* [À FAIRE]
• A. Reproduisez le passage du texte fourni qui commence par « Selon nos informations, la » et se poursuit jusqu'à « de cette commission-là. », en substituant « avis négatif » à « avis défavorable ».
• B. Résumez le texte fourni en deux phrases.

* [TEXTE FOURNI]
########

Selon nos informations, la commission locale de la centrale de Poissy a émis un avis défavorable concernant la levée du statut de "détenu particulièrement signalé" d’Alain Ferrandi et Pierre Alessandri. Une première depuis 2017 de la part de cette commission-là.

Alain Ferrandi et Pierre Alessandri vont-ils rester emprisonnés un an de plus sur le continent ?

Vendredi 18 février, la commission locale de la centrale de Poissy (Yvelines) a émis un avis défavorable concernant la levée du statut de "détenu particulièrement signalé" (DPS) des deux hommes.

Depuis 2017 et la fin de leur période de sûreté, c'est la première fois que cette commission rend un avis négatif les concernant.

"Je suis scandalisée par ce maintien en détention qui est anti-démocratique au possible et qui traduit vraiment une vengeance d'État, a réagi Me Françoise Davideau, avocate d'Alain Ferrandi. Il y a une volonté farouche de ne pas libérer ces détenus. Pour l'instant, c'est quasiment une peine de mort annoncée en prison."

"La motivation reprend intégralement les motifs toujours opposés par le ministère à savoir la gravité des faits et la nature de la victime, le trouble à l’ordre public, la forte médiatisation de l'affaire et le risque d’évasion, explique Marie-Josée Bellagamba, avocate de Pierre Alessandri avec Eric Barbolosi. Le trouble à l’ordre public et l'extrême médiatisation de l’affaire sont les deux motifs récurrents. Ces mêmes motifs invoqués lors des précédentes décisions par les représentants du parquet n’avaient cependant pas empêché certains (membres de la commission) de se prononcer pour la radiation.

7 sur 10

Selon nos informations, au sein de la commission locale, sept personnes sur dix ont voté en faveur du maintien du statut de DPS des deux détenus corses. À l'inverse, les trois voix qui se sont prononcées pour leur radiation émaneraeint du représentant du Service pénitentiare d'insertion et de probation (SPIP) et des deux vice-présidents de l'application des peines près le tribunal de Paris et de Versailles. Tous les autres représentants de l’administration en général, du ministère de l’Intérieur et du parquet ont voté pour le maintien du statut de DPS.

Ci-dessous, les dix membres qui composent la commission locale DPS : 

  • le chef d’établissement pénitentiaire ou son représentant (qui préside)

########

* [JEU DE DONNÉES]
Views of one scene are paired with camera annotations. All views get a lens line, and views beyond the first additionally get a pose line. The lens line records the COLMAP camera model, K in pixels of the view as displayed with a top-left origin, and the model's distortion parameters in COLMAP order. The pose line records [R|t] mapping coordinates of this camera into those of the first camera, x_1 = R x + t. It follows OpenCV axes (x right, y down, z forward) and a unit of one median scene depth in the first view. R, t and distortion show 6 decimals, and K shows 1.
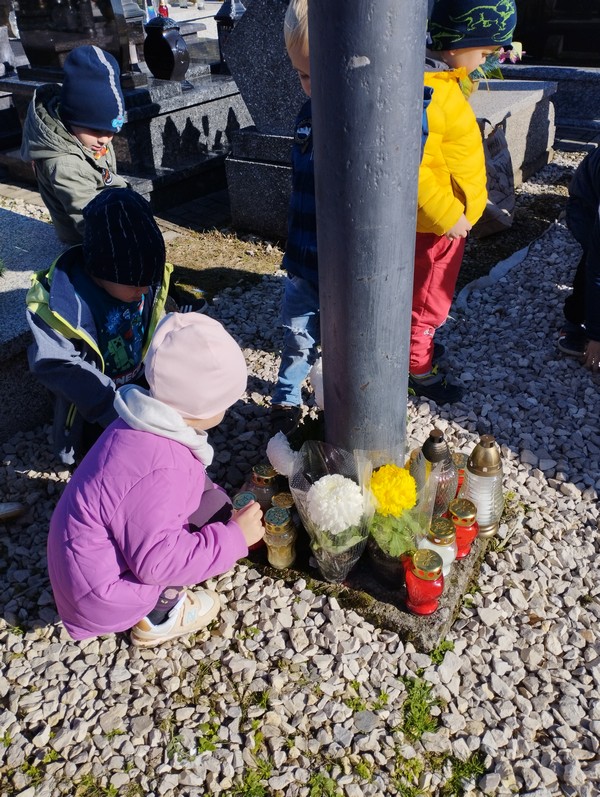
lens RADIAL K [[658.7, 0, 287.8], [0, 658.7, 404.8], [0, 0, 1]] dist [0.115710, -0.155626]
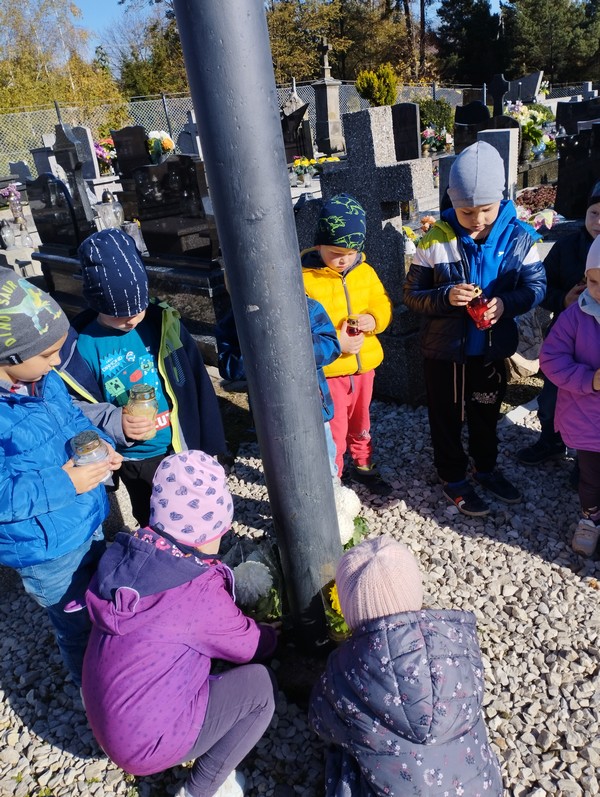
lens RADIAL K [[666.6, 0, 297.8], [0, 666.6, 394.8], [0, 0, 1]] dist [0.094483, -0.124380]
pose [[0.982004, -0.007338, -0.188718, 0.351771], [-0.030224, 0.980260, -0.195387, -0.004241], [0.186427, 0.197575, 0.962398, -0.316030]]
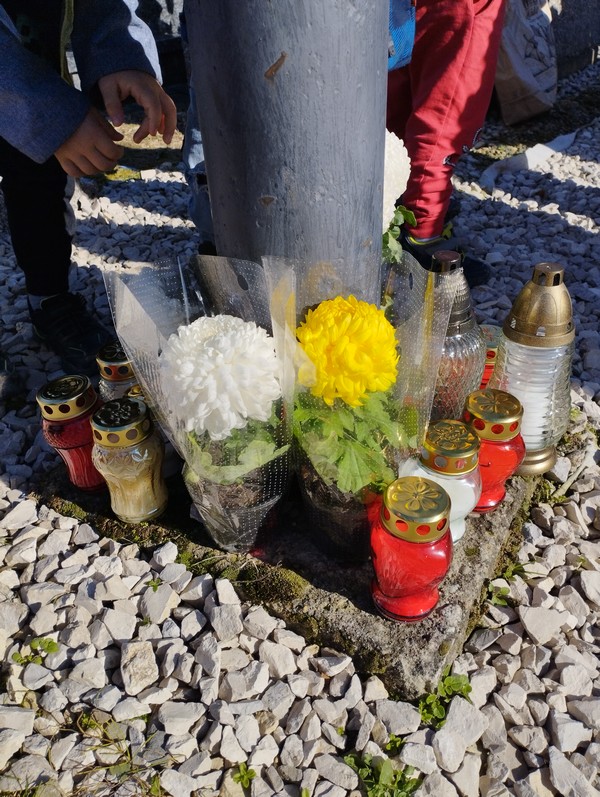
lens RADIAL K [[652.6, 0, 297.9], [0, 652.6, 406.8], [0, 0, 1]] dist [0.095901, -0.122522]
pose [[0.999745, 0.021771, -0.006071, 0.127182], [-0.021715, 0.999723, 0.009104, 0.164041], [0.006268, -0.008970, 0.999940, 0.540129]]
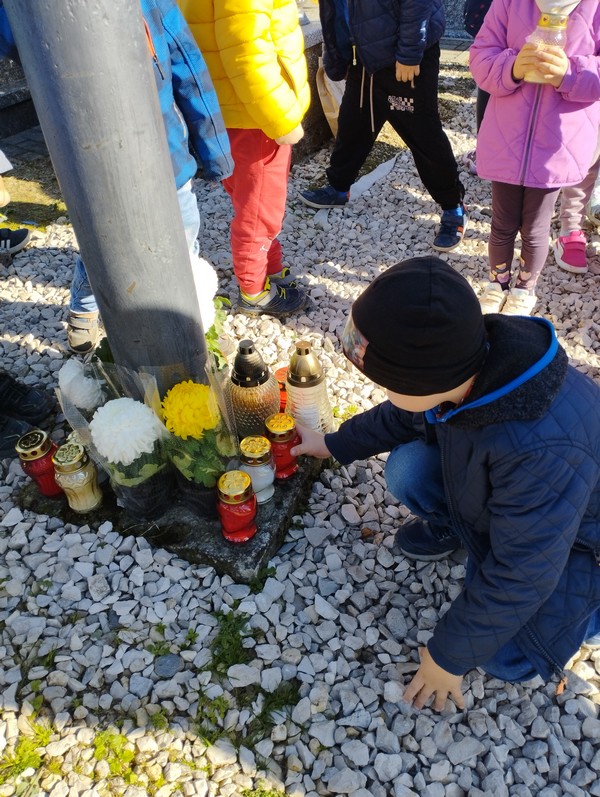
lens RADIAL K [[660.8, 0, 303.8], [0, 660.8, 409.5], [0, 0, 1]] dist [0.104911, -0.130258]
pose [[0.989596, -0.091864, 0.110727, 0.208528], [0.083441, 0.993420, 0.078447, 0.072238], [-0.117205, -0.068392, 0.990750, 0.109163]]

########

* [RÉPONSES]
• A.
Selon nos informations, la commission locale de la centrale de Poissy a émis un avis négatif concernant la levée du statut de "détenu particulièrement signalé" d’Alain Ferrandi et Pierre Alessandri. Une première depuis 2017 de la part de cette commission-là.

• B. Le vendredi 18 février, la commission locale de la centrale de Poissy a émis par sept voix sur dix un avis défavorable à la levée du statut de détenu particulièrement signalé d'Alain Ferrandi et de Pierre Alessandri, une première depuis 2017. L'avocate d'Alain Ferrandi s'en déclare scandalisée, tandis que l'avocate de Pierre Alessandri explique que la motivation reprend la gravité des faits, la nature de la victime, le trouble à l'ordre public, la forte médiatisation de l'affaire et le risque d'évasion.